_Aufgaben_.
- 1) Bis wann wurde laut dem Text über Markus Hinterhäuser der Vertrag von Präsidentin Helga Rabl-Stadler verlängert?
- 2) Knüpf am Ende des Textes über Markus Hinterhäuser an und schreib ihn weiter.

Markus Hinterhäuser wird Chef der Salzburger Festspiele

Alle warten auf erste Ansagen des neuen Wiener-Festwochen-Intendanten, der er ab 2014 ist. Die kommen auch bald. Doch jetzt ist etwas anderes fixiert worden: Markus Hinterhäuser tritt 2017 die Intendanz der Salzburger Festspiele an, die er interimsmäßig bereits einmal 2011, vor dem Antritt Alexander Pereiras, auf ein Jahr innehatte, was berechtigt allgemeines Lob nach sich zog. Hatte er aber darauf verzichtet, unter Pereira weiter – ohne Verankerung im Direktorium – als Konzertchef für das Musikprogramm zur Verfügung zu stehen, so sagte er jetzt sehr wohl zu, alle Agenden der Festspiele erneut führen zu wollen.

Im Rahmen der Salzburger Festspiele betreute Hinterhäuser von 1993 bis 2001 unter der Intendanz von Gerard Mortier und unter tatkräftiger Mithife von Hans Landesmann zusammen mit Tomas Zierhofer-Kin erstmals die Neue-Musik-Schiene „Zeitfluss“, die große Beachtung fand. 2006 kehrte er (inzwischen hatte er mit Zierhofer_Kin die Wiener Festwochen mitgestaltet)  wieder zu den Salzburger Festspielen zurück, wo er zum Konzertchef berufen wurde. Alle seine Programme im Musikbereich waren vorbildlich und innovativ, wie vielleicht noch nie zuvor. In der Reihe “Kontinente” etwa setzte er Akzente, indem er klassische Musik mit moderner Musik auf eine Art miteinander verschränkte, die in ihren dramaturgisch-programmatischen Verknüpfungen und überraschenden Verbindungen  neue Sichtweisen ermöglichten.

„Habemus Intendantem“: Am Mittwoch, den 25.9.2013  erfolgte um ca. 15.00 Uhr die „Verkündigung“ des Kuratoriums und die Bestätigung durch das Festival selbst: Der Kulturmanager und Pianist übernimmt ab 1. Oktober 2016 und bis inklusive 2021 die Leitung der Festspiele; und der Vertrag von Präsidentin Helga Rabl-Stadler wurde bis Ende September 2017 verlängert. Die Präsidentin will, wie die Zeitung „Kurier“ berichtet, versuchen, „allen drei Intendanten“ zu Seite zu stehen. Es sind derzeit tatsächlich drei:  Pereira ist es (noch), Sven-Eric Bechtolf in der Übergangszeit der nächsten Saisonen.

Im folgenden sollen an dieser Stelle die ersten Reaktionen Markus Hinterhäusers, die er bei der Pressekonferenz gesagt haben soll (ebenfalls aus dem „Kurier“-Bericht) kurz zitiert werden: Er  betreibe kein Job-Hopping und werde in Wien seinen Vertrag mit den Festwochen bis zum letzten Tag erfüllen. Inhaltlich erklärte er auch, dass ihm eine Redimensionierung der Veranstaltungen auf ein vertretbares Maß wichtig sei. Anders als Pereira ist es ihm, so kann man seine bisherige Arbeit  in Salzburg bilanzieren, tatsächlich nie in erster Linie um Quantität gegangen, immer aber um Qualität.

_Daten_.
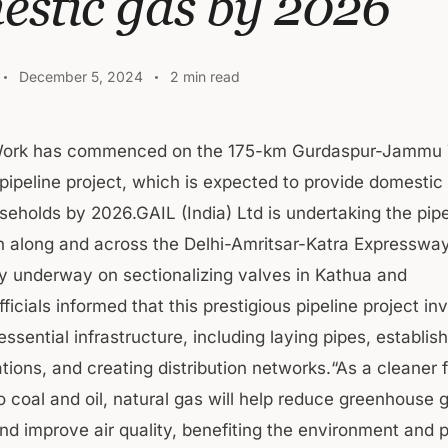
estic gas by 2026
December 5, 2024
2 min read
ork has commenced on the 175-km Gurdaspur-Jammu 
 pipeline project, which is expected to provide domestic
holds by 2026.GAIL (India) Ltd is undertaking the pipe
n along and across the Delhi-Amritsar-Katra Expressway, 
y underway on sectionalizing valves in Kathua and
ficials informed that this prestigious pipeline project in
ssential infrastructure, including laying pipes, establis
ions, and creating distribution networks.“As a cleaner f
 coal and oil, natural gas will help reduce greenhouse 
nd improve air quality, benefiting the environment and p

_Lösungen_.
- 1) Bis Ende September 2017.

- 2)
Hinterhäuser betonte, er sei „ein großer Anhänger von Wiederaufnahmen“, wenn sich Produktionen weiterentwickeln können. Neue Musik werde eine große Rolle spielen, Schwerpunkte werden auch weiterhin auf den Werken von Mozart und Richard Strauss liegen. Für Mozart wolle er neue Formen „über die festgeschriebene Aufführungspraxis hinaus“ entwickeln. Schauspiel und Musik sollten besser vernetzt werden, für die Position des Schauspielchefs habe er „schon Kandidaten im Kopf“. Die Felsenreitschule wird er wieder „für das Schauspiel öffnen“.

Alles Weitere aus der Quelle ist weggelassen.